France, 1557. Mary, Reine d'Écosse vit, pour sa sécurité, cachée dans un couvent depuis l'âge de 9 ans. Fiancée depuis l'enfance au futur Roi de France, elle attend son retour à la cour royale française.

Sa demi-sœur Ana, fille illégitime de Jacques V, feu Roi d'Écosse, sert à ses côtés depuis son enfance. De six ans son aînée, elle n'a de cesse de la protéger et de faire passer les intérêts de sa sœur et de son pays en priorité.


L'agitation avait envahi le petit couvent où la jeune écossaise, parée d'une robe somptueuse, se préparait désormais à partir. Un accident tragique avait révélé que sa position n'était plus secrète et que sa sécurité était menacée. Mary, soucieuse, salua les femmes qui avaient pris tant soin d'elle, tandis que sa sœur préparait la selle de son cheval.

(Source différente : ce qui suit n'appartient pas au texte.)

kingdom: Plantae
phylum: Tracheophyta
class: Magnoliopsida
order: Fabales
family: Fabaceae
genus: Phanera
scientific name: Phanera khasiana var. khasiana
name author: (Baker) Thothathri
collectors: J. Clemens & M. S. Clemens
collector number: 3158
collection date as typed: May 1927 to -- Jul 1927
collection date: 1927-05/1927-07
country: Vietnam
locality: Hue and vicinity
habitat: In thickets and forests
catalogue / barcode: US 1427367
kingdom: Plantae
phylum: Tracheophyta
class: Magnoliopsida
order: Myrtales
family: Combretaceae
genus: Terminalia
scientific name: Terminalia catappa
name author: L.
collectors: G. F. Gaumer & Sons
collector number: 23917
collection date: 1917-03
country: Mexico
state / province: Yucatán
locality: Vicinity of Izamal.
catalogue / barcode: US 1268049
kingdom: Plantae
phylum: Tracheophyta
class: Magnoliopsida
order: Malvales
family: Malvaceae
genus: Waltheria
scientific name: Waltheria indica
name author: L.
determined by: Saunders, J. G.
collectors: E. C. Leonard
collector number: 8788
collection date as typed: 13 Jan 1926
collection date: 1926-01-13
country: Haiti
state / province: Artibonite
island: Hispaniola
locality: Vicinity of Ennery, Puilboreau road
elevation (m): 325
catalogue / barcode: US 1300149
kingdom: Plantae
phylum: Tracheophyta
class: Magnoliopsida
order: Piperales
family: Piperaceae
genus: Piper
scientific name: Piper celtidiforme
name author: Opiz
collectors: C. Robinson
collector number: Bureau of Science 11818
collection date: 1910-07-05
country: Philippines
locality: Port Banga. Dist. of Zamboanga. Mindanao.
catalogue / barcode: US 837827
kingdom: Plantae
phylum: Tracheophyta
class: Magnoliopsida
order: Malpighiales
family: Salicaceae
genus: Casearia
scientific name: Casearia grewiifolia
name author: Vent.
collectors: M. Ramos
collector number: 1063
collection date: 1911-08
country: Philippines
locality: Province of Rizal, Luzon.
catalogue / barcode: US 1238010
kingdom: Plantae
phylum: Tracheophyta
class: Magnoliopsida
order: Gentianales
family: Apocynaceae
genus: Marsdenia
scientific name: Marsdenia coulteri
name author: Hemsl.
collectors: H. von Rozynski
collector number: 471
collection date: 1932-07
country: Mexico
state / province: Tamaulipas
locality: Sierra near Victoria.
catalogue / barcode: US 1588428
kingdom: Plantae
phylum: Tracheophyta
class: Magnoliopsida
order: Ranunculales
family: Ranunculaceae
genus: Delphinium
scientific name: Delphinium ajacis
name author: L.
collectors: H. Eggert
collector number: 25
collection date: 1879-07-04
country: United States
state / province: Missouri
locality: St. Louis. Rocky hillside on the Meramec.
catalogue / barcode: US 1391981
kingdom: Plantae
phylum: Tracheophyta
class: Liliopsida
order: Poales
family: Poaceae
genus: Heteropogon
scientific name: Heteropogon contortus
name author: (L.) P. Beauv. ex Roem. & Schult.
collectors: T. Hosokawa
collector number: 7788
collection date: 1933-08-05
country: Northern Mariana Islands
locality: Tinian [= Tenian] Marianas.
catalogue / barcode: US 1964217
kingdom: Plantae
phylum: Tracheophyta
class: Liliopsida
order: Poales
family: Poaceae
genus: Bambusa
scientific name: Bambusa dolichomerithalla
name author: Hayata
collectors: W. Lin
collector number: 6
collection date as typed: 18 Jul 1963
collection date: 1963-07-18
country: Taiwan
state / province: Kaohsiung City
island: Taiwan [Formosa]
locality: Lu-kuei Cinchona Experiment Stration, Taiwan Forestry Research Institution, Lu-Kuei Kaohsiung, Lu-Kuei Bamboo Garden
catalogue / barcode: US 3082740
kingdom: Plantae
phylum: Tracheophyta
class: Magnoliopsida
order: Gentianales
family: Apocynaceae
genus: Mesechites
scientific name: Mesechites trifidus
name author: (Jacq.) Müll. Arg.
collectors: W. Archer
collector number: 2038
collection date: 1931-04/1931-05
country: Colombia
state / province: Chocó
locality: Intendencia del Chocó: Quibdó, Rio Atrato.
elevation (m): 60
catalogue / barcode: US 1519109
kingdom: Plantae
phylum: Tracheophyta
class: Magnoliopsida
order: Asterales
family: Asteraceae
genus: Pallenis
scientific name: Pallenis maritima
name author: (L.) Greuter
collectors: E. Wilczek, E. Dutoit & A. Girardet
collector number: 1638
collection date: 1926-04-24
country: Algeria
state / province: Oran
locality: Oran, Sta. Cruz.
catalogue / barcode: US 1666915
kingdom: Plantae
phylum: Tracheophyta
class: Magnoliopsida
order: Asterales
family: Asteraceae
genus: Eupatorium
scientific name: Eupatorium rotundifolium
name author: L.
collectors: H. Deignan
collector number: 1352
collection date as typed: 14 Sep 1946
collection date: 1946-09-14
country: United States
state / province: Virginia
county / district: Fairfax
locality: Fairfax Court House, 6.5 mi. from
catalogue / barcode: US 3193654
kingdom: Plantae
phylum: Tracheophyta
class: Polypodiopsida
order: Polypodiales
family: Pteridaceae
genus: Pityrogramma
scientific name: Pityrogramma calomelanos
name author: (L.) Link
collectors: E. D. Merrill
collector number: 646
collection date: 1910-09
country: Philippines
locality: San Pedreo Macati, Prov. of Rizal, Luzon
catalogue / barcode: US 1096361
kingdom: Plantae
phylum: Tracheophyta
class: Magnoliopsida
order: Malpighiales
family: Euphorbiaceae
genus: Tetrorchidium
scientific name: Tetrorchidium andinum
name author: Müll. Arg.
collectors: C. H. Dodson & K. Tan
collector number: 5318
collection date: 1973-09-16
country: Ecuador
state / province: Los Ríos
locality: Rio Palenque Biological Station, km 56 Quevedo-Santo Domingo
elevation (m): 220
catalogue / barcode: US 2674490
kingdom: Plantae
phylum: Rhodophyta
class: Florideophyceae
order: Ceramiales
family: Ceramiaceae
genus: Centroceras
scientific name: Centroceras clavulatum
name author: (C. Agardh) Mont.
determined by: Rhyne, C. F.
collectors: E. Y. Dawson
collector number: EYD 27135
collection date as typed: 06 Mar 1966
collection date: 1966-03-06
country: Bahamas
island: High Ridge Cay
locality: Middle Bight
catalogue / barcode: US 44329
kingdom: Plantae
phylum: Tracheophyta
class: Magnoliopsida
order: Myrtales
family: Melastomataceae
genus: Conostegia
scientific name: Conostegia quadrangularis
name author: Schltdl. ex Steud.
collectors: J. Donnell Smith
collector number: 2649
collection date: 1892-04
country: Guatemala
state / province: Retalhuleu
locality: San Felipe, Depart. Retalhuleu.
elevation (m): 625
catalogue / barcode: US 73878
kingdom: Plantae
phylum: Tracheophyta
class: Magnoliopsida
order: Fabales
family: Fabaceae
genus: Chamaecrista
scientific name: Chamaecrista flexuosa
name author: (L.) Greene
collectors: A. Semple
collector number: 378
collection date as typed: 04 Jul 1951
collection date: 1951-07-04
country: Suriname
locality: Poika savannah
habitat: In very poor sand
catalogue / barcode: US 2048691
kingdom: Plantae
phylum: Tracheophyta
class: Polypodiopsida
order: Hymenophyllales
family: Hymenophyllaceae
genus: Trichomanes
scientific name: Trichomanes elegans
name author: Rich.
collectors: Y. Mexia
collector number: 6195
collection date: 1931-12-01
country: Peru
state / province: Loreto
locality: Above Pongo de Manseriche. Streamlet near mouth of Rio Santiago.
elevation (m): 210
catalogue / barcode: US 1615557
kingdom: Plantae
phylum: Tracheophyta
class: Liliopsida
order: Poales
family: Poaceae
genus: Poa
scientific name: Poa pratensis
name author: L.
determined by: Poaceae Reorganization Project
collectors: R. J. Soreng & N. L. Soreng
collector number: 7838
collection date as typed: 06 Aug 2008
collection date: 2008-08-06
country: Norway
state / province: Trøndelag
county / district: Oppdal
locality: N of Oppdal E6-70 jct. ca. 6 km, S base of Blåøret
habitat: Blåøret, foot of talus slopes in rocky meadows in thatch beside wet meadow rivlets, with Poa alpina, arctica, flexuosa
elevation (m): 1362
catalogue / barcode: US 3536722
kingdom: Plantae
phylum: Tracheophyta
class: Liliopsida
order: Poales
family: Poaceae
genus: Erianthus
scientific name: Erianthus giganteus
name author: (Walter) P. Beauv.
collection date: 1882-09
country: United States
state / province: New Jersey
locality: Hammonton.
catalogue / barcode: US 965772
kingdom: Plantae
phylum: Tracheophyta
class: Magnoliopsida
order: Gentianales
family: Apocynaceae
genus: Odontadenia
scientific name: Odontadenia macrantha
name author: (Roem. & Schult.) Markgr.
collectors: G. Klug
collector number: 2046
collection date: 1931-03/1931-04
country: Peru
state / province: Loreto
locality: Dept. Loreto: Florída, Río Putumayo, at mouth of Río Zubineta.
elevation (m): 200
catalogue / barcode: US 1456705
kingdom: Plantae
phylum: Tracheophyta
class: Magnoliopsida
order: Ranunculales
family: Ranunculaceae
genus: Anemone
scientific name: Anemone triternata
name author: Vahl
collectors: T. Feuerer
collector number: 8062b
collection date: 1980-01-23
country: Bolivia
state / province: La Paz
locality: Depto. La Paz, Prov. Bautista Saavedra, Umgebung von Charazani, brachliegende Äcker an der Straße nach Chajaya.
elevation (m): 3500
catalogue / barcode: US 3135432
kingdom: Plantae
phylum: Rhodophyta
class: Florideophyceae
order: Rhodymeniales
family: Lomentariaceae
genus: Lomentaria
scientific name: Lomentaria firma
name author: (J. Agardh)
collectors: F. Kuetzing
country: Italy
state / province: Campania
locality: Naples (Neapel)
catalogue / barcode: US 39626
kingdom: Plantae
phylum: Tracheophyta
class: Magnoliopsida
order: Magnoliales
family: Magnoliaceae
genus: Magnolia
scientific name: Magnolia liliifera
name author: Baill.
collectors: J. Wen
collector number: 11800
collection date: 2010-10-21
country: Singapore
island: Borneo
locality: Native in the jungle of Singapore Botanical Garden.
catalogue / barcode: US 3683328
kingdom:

« Pourquoi partez-vous seule, lady Ana ? Ne devriez-vous pas accompagner votre sœur, pour sa sécurité et la vôtre ? - demanda une des nonnes.

- Merci de votre intérêt, ma sœur. Je dois partir de mon côté pour arriver avant son Altesse à la cour. Sur la demande de sa mère, Marie de Guise, je dois expliquer au Roi les circonstances de notre venue ainsi que les exigences de l'Écosse.

- Dans ce cas, je vous souhaite tout le courage nécessaire ainsi que le bonheur que vous méritez pour le reste de votre vie. Que Dieu soit avec vous. »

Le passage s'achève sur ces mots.